Peperomia macbrideana is a rather large, ascending herb with a somewhat thick stem, 3–6 mm in diameter, with short, glabrate internodes. The leaves are alternate or occasionally subopposite, round-elliptic to orbicular, rounded at both ends, and medium-sized, measuring 4–6 cm long and 3.5–5 cm wide.

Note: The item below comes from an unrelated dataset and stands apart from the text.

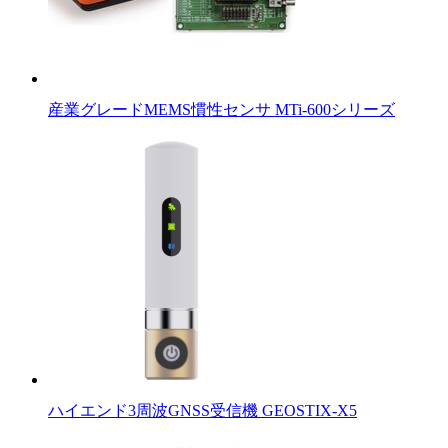
産業グレードMEMS慣性センサ MTi-600シリーズ
ハイエンド3周波GNSS受信機 GEOSTIX-X5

They are palmately 5-nerved, with branched nerves, and have rust-colored villous hairs on the underside along the nerves. The slender petiole is 3–8 cm long, shorter on the upper leaves. The spikes are congested in a spicate arrangement at the apex of a pilose branchlet. When young, they are barely 5 mm long.

==Taxonomy and naming==
It was described in 1936 by William Trelease in Publications of the Field Museum of Natural History, Botanical Series 13, from specimens collected by James Francis Macbride.

The epithet macbrideana honors the collector of the type specimen.

==Distribution and habitat==
It is endemic to Peru. It grows as an epiphytic herb. It grows on wet tropical biomes.

==Conservation==
This species is assessed as Threatened, in a preliminary report.